In the Packwood case, the partisan tension flared one day in July 1995. The committee’s three Republicans and the GOP-run Senate had opposed a move on the Senate floor by Sen. Barbara Boxer (D-Calif.) to force televised public hearings on Packwood’s sexual misconduct.
On this day, the committee sat in stunned silence as Chairman Mitch McConnell (R-Ky.) spoke to Sen. Barbara Mikulski (D-Md.)--the only woman on the committee--about Boxer’s intentions.
“I want you to tell her [Boxer] if she does that [forces hearings], we will offer amendments for hearings” on past conduct of some Democrats, McConnell said. “It will work both ways. I want you to tell her that right away.”

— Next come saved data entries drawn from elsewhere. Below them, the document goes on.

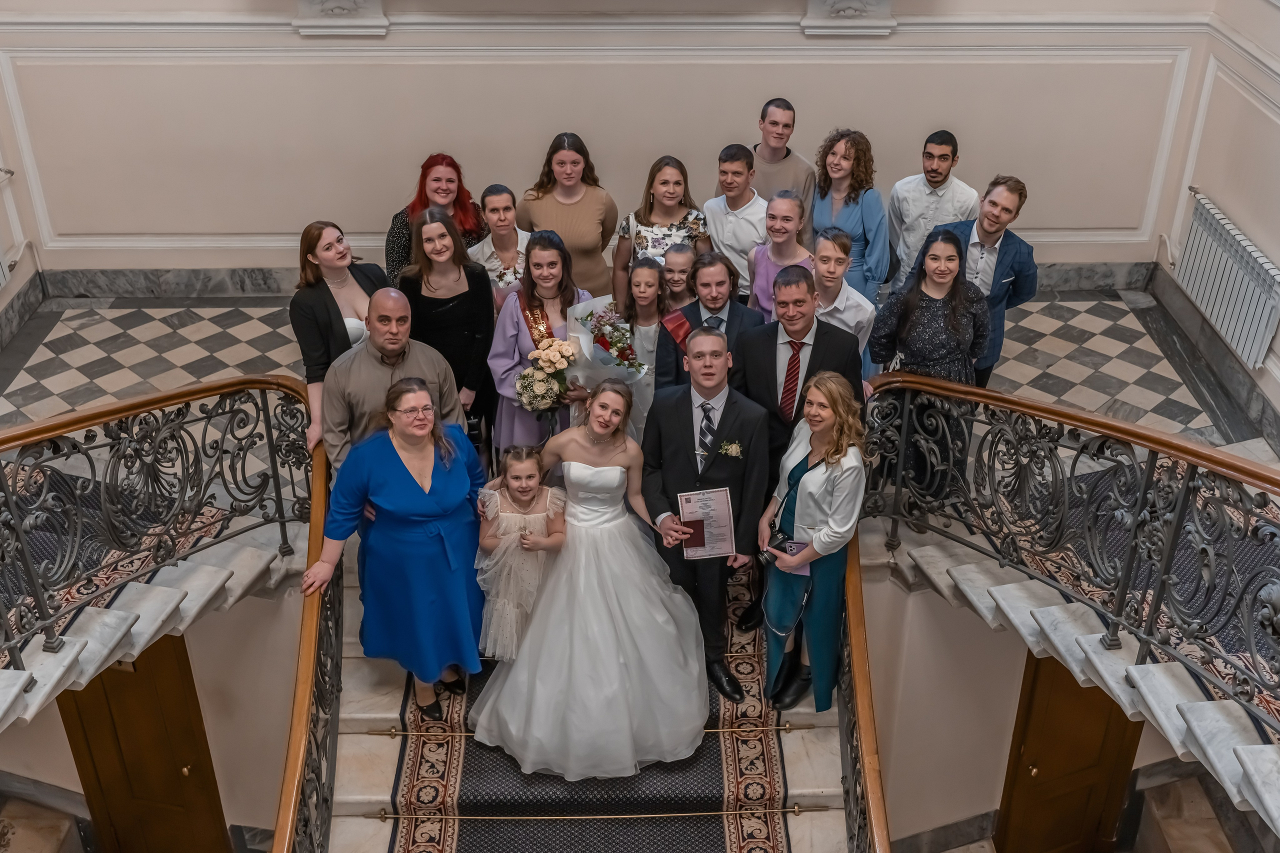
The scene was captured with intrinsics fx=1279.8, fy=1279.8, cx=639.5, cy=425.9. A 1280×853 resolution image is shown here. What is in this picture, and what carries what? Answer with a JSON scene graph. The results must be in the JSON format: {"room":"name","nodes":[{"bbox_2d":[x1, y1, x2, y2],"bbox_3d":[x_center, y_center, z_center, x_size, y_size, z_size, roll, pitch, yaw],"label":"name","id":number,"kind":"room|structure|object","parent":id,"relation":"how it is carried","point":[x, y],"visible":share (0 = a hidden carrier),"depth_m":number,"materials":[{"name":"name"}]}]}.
{"room":"staircase","nodes":[
{"label":"staircase","id":0,"kind":"room"},
{"bbox_2d":[0,88,37,331],"bbox_3d":[-3.846,-1.173,5.102,0.223,3.975,5.583,0,32,-1],"label":"left wall","id":1,"kind":"structure","parent":0,"point":[26,274],"depth_m":7.82,"materials":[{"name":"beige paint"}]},
{"bbox_2d":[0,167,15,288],"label":"radiator","id":2,"kind":"object","parent":1,"relation":"attached to","point":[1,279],"visible":1,"depth_m":7.52,"materials":[{"name":"white metal"}]},
{"bbox_2d":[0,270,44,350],"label":"baseboard","id":3,"kind":"structure","parent":1,"relation":"attached to","point":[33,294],"depth_m":7.89,"materials":[{"name":"grey stone"}]},
{"bbox_2d":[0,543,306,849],"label":"stairwell wall","id":4,"kind":"structure","parent":0,"point":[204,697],"depth_m":5.71,"materials":[{"name":"beige paint"}]},
{"bbox_2d":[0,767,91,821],"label":"baseboard","id":5,"kind":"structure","parent":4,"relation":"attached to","point":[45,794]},
{"bbox_2d":[57,634,228,852],"bbox_3d":[-2.770,1.953,7.176,0.846,2.041,0.143,0,32,-1],"label":"wooden door","id":6,"kind":"structure","parent":4,"relation":"in","point":[101,682],"depth_m":7.05,"materials":[{"name":"brown wood"}]},
{"bbox_2d":[486,230,599,459],"bbox_3d":[-0.443,-0.255,6.017,0.533,1.286,0.583,-7,32,-11],"label":"woman","id":7,"kind":"object","parent":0,"point":[517,317],"visible":0.48,"depth_m":5.85},
{"bbox_2d":[515,335,577,414],"bbox_3d":[-0.424,-0.193,5.858,0.308,0.409,0.331,0,32,-1],"label":"bouquet","id":8,"kind":"object","parent":7,"relation":"in","point":[524,376],"visible":0.91,"depth_m":5.78,"materials":[{"name":"white plant"}]},
{"bbox_2d":[563,295,650,388],"bbox_3d":[-0.166,-0.348,5.974,0.394,0.500,0.399,0,32,-1],"label":"bouquet","id":9,"kind":"object","parent":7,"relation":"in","point":[577,312],"visible":0.81,"depth_m":5.89,"materials":[{"name":"white plant"}]},
{"bbox_2d":[0,0,1230,276],"bbox_3d":[-0.270,-2.986,7.006,6.417,5.107,0.268,0,32,-1],"label":"back wall","id":10,"kind":"structure","parent":0,"point":[589,123],"depth_m":7.65,"materials":[{"name":"paint"}]},
{"bbox_2d":[292,0,388,34],"bbox_3d":[-1.712,-2.447,7.217,0.546,0.509,0.271,0,32,-1],"label":"corbel","id":11,"kind":"object","parent":10,"relation":"attached to","point":[336,3],"visible":0.97,"depth_m":7.24,"materials":[{"name":"white paint"}]},
{"bbox_2d":[24,260,1158,298],"bbox_3d":[-0.195,-0.931,7.987,6.269,0.216,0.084,0,32,-1],"label":"baseboard","id":12,"kind":"structure","parent":10,"relation":"attached to","point":[1138,279],"depth_m":7.89,"materials":[{"name":"grey stone"}]},
{"bbox_2d":[801,0,896,35],"bbox_3d":[1.193,-2.461,7.287,0.562,0.511,0.269,0,32,-1],"label":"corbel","id":13,"kind":"object","parent":10,"relation":"attached to","point":[845,3],"visible":0.96,"depth_m":7.31,"materials":[{"name":"white paint"}]},
{"bbox_2d":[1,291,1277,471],"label":"floor","id":14,"kind":"structure","parent":0,"point":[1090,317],"depth_m":7.36,"materials":[{"name":"grey stone"}]},
{"bbox_2d":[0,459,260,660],"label":"upper stair","id":15,"kind":"object","parent":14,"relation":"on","point":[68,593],"visible":0.54,"depth_m":5.61,"materials":[{"name":"carpet"}]},
{"bbox_2d":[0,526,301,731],"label":"upper staircase","id":16,"kind":"structure","parent":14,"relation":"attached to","point":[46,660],"depth_m":5.25,"materials":[{"name":"white stone"}]},
{"bbox_2d":[0,377,314,713],"bbox_3d":[-2.235,0.874,4.491,1.271,1.324,3.323,0,32,-1],"label":"left railing","id":17,"kind":"object","parent":16,"relation":"on","point":[43,617],"visible":0.98,"depth_m":5.17,"materials":[{"name":"metal"}]},
{"bbox_2d":[290,220,387,453],"bbox_3d":[-1.309,-0.362,5.738,0.470,0.958,0.536,17,35,25],"label":"woman","id":18,"kind":"object","parent":14,"relation":"on","point":[329,242],"visible":0.57,"depth_m":5.59},
{"bbox_2d":[382,152,486,283],"bbox_3d":[-1.050,-0.884,6.670,0.524,0.956,0.543,0,32,-1],"label":"woman","id":19,"kind":"object","parent":14,"relation":"on","point":[422,202],"visible":0.42,"depth_m":6.51},
{"bbox_2d":[468,184,532,306],"bbox_3d":[-0.690,-0.732,6.736,0.425,1.017,0.464,-9,33,-14],"label":"woman","id":20,"kind":"object","parent":14,"relation":"on","point":[499,212],"visible":0.49,"depth_m":6.56},
{"bbox_2d":[518,131,619,301],"bbox_3d":[-0.370,-0.939,6.818,0.530,1.213,0.539,0,32,-1],"label":"woman","id":21,"kind":"object","parent":14,"relation":"on","point":[589,215],"visible":0.67,"depth_m":6.62},
{"bbox_2d":[326,550,854,852],"bbox_3d":[-0.257,1.872,5.153,2.652,1.971,4.258,0,32,-1],"label":"staircase","id":22,"kind":"structure","parent":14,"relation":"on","point":[820,769],"depth_m":5.51,"materials":[{"name":"white stone"}]},
{"bbox_2d":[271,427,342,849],"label":"stair railing","id":23,"kind":"object","parent":22,"relation":"on","point":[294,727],"visible":0.85,"depth_m":4.86,"materials":[{"name":"brown wood"}]},
{"bbox_2d":[323,288,469,476],"bbox_3d":[-1.032,0.028,5.420,0.582,1.316,0.563,-14,34,-21],"label":"man","id":24,"kind":"object","parent":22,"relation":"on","point":[389,299],"visible":0.53,"depth_m":5.14},
{"bbox_2d":[398,207,496,458],"bbox_3d":[-0.899,-0.367,6.008,0.481,1.283,0.541,-7,32,-11],"label":"woman","id":25,"kind":"object","parent":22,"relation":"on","point":[469,292],"visible":0.67,"depth_m":5.81},
{"bbox_2d":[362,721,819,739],"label":"stair rod","id":26,"kind":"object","parent":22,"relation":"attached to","point":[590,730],"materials":[{"name":"gold metal"}]},
{"bbox_2d":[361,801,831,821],"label":"stair rod","id":27,"kind":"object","parent":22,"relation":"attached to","point":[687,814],"visible":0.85,"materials":[{"name":"gold metal"}]},
{"bbox_2d":[375,562,818,852],"bbox_3d":[-0.214,1.526,5.328,2.042,0.162,3.493,0,32,-1],"label":"stair runner","id":28,"kind":"object","parent":22,"relation":"on","point":[429,839],"visible":0.5,"depth_m":5.39,"materials":[{"name":"black carpet"}]},
{"bbox_2d":[299,375,490,718],"bbox_3d":[-0.917,0.493,4.969,0.639,1.314,0.665,8,33,13],"label":"woman","id":29,"kind":"object","parent":28,"relation":"on","point":[399,473],"visible":0.91,"depth_m":4.84},
{"bbox_2d":[473,445,567,656],"bbox_3d":[-0.498,0.568,5.354,0.389,0.940,0.383,0,32,-1],"label":"girl","id":30,"kind":"object","parent":28,"relation":"on","point":[529,476],"visible":0.84,"depth_m":5.25},
{"bbox_2d":[472,378,711,779],"bbox_3d":[-0.177,0.560,5.186,1.188,1.363,1.330,0,32,-1],"label":"bride","id":31,"kind":"object","parent":28,"relation":"on","point":[619,617],"visible":0.96,"depth_m":5.05},
{"bbox_2d":[639,324,770,707],"bbox_3d":[0.270,0.308,5.189,0.533,1.514,0.609,0,32,-1],"label":"man","id":32,"kind":"object","parent":28,"relation":"on","point":[690,421],"visible":0.83,"depth_m":4.99},
{"bbox_2d":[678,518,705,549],"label":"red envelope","id":33,"kind":"object","parent":32,"relation":"in","point":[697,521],"visible":0.75,"depth_m":5.02,"materials":[{"name":"red paper"}]},
{"bbox_2d":[676,487,734,559],"bbox_3d":[0.260,0.398,5.091,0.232,0.292,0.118,0,32,-1],"label":"certificate","id":34,"kind":"object","parent":32,"relation":"in","point":[722,501],"visible":0.96,"depth_m":5.08,"materials":[{"name":"paper"}]},
{"bbox_2d":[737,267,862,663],"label":"man","id":35,"kind":"object","parent":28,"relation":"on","point":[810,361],"visible":0.61,"depth_m":5.08},
{"bbox_2d":[761,370,869,717],"bbox_3d":[0.691,0.487,5.149,0.441,1.327,0.526,0,32,-1],"label":"woman","id":36,"kind":"object","parent":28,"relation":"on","point":[815,478],"visible":0.84,"depth_m":5.05},
{"bbox_2d":[760,525,796,566],"bbox_3d":[0.543,0.473,4.958,0.175,0.102,0.130,0,32,-1],"label":"camera","id":37,"kind":"object","parent":36,"relation":"in","point":[785,538],"visible":0.86,"depth_m":4.94,"materials":[{"name":"black"}]},
{"bbox_2d":[618,259,669,438],"bbox_3d":[0.025,-0.274,6.203,0.332,1.030,0.357,0,32,-1],"label":"girl","id":38,"kind":"object","parent":22,"relation":"on","point":[642,269],"visible":0.56,"depth_m":6.08},
{"bbox_2d":[658,243,698,315],"bbox_3d":[0.192,-0.418,6.436,0.339,0.915,0.346,0,32,-1],"label":"girl","id":39,"kind":"object","parent":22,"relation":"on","point":[675,267],"visible":0.4,"depth_m":6.28},
{"bbox_2d":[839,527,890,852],"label":"right stair railing","id":40,"kind":"object","parent":22,"relation":"on","point":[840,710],"visible":0.81,"depth_m":4.92,"materials":[{"name":"brown wood"}]},
{"bbox_2d":[613,154,709,304],"bbox_3d":[0.114,-0.846,6.647,0.483,1.033,0.493,0,32,-1],"label":"woman","id":41,"kind":"object","parent":14,"relation":"on","point":[650,202],"visible":0.56,"depth_m":6.50},
{"bbox_2d":[700,143,768,300],"bbox_3d":[0.540,-0.980,6.814,0.440,1.055,0.458,0,32,-1],"label":"man","id":42,"kind":"object","parent":14,"relation":"on","point":[717,232],"visible":0.63,"depth_m":6.63},
{"bbox_2d":[745,189,813,318],"bbox_3d":[0.712,-0.643,6.480,0.427,1.044,0.449,0,32,-1],"label":"woman","id":43,"kind":"object","parent":14,"relation":"on","point":[792,202],"visible":0.47,"depth_m":6.34},
{"bbox_2d":[747,97,816,215],"bbox_3d":[0.741,-1.252,7.083,0.500,1.090,0.504,0,32,-1],"label":"man","id":44,"kind":"object","parent":14,"relation":"on","point":[795,177],"visible":0.58,"depth_m":6.88},
{"bbox_2d":[808,227,876,366],"bbox_3d":[0.876,-0.417,6.116,0.464,1.020,0.468,0,32,-1],"label":"boy","id":45,"kind":"object","parent":14,"relation":"on","point":[830,269],"visible":0.46,"depth_m":5.91},
{"bbox_2d":[811,128,887,300],"bbox_3d":[1.081,-0.962,6.851,0.487,1.189,0.494,-27,40,-36],"label":"woman","id":46,"kind":"object","parent":14,"relation":"on","point":[855,197],"visible":0.64,"depth_m":6.66},
{"bbox_2d":[865,225,988,508],"bbox_3d":[1.275,-0.269,5.690,0.532,1.181,0.532,25,39,34],"label":"woman","id":47,"kind":"object","parent":14,"relation":"on","point":[908,327],"visible":0.73,"depth_m":5.48},
{"bbox_2d":[887,129,975,289],"bbox_3d":[1.589,-1.048,6.972,0.503,1.172,0.512,0,32,-1],"label":"man","id":48,"kind":"object","parent":14,"relation":"on","point":[940,182],"visible":0.71,"depth_m":6.77},
{"bbox_2d":[926,174,1039,386],"bbox_3d":[1.622,-0.683,6.314,0.556,1.202,0.578,-26,40,-36],"label":"man","id":49,"kind":"object","parent":14,"relation":"on","point":[1003,210],"visible":0.61,"depth_m":6.07},
{"bbox_2d":[881,532,1278,843],"bbox_3d":[1.641,1.179,5.204,1.467,2.195,0.301,0,32,-1],"label":"staircase","id":50,"kind":"structure","parent":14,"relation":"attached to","point":[1053,608],"depth_m":5.16,"materials":[{"name":"white stone"}]},
{"bbox_2d":[862,372,1279,820],"bbox_3d":[1.818,0.869,4.411,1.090,1.298,3.853,0,32,-1],"label":"right railing","id":51,"kind":"object","parent":50,"relation":"on","point":[1078,416],"visible":0.95,"depth_m":4.79,"materials":[{"name":"metal"}]},
{"bbox_2d":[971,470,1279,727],"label":"upper rug","id":52,"kind":"object","parent":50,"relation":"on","point":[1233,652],"visible":0.4,"depth_m":5.41,"materials":[{"name":"carpet"}]},
{"bbox_2d":[656,252,763,390],"bbox_3d":[0.331,-0.257,5.952,0.502,1.136,0.534,0,32,-1],"label":"man","id":53,"kind":"object","parent":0,"point":[730,309],"visible":0.54,"depth_m":5.72},
{"bbox_2d":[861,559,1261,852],"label":"stairwell wall","id":54,"kind":"structure","parent":0,"point":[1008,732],"depth_m":6.60,"materials":[{"name":"beige paint"}]},
{"bbox_2d":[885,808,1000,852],"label":"baseboard","id":55,"kind":"structure","parent":54,"relation":"attached to","point":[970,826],"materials":[{"name":"grey stone"}]},
{"bbox_2d":[995,649,1143,852],"bbox_3d":[2.449,1.980,7.348,0.681,2.043,0.197,0,32,-1],"label":"wooden door","id":56,"kind":"structure","parent":54,"relation":"in","point":[1078,687],"depth_m":7.25,"materials":[{"name":"brown wood"}]},
{"bbox_2d":[1161,0,1279,426],"bbox_3d":[3.395,-0.965,4.169,0.266,4.961,7.579,0,32,-1],"label":"right wall","id":57,"kind":"structure","parent":0,"point":[1241,217],"depth_m":7.08,"materials":[{"name":"beige paint"}]},
{"bbox_2d":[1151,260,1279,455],"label":"baseboard","id":58,"kind":"structure","parent":57,"relation":"attached to","point":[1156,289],"depth_m":7.35,"materials":[{"name":"grey stone"}]},
{"bbox_2d":[1173,189,1279,369],"bbox_3d":[3.250,-0.804,7.063,0.101,0.543,1.116,0,32,-1],"label":"radiator","id":59,"kind":"object","parent":57,"relation":"attached to","point":[1231,277],"visible":0.97,"depth_m":6.97,"materials":[{"name":"white metal"}]}
]}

But no ethics investigation has had greater political consequences than the scandal at the now-defunct House bank. Hundreds of current and former lawmakers from both parties had written checks on insufficient funds, but Republicans saw the issue as a blot on Democratic stewardship of the House.
Rep. Jim Nussle (R-Iowa) signaled Republican intentions when he showed up on the floor in 1991 with a paper bag over his head. Radio talk show hosts, egged on by the Republicans, picked up the issue. When members went home, they always were asked how many bad checks they wrote.
The ranking Republican on the ethics committee then was Rep. Jim Hansen of Utah. In the spring of 1992, as increasing numbers of House members worried about their political careers, Hansen imagined he was once again a Mormon lay bishop hearing confessions.
“Admit you’re wrong,” Hansen advised them.
The House Democratic leadership had tried several times to contain the scandal, eventually sending the problem to the ethics committee with a mandate to identify “abusers” of the bank.
The final chapter came with the disclosure of about 300 current and former lawmakers who wrote overdrafts and the replacement of one-fourth of the House. Many were defeated or chose to retire because of their overdrafts.
“The climate with respect to Congress changed and people were less tolerant and less forgiving about these kinds of practices,” said former Rep. Matthew McHugh, a New York Democrat who headed the bank probe.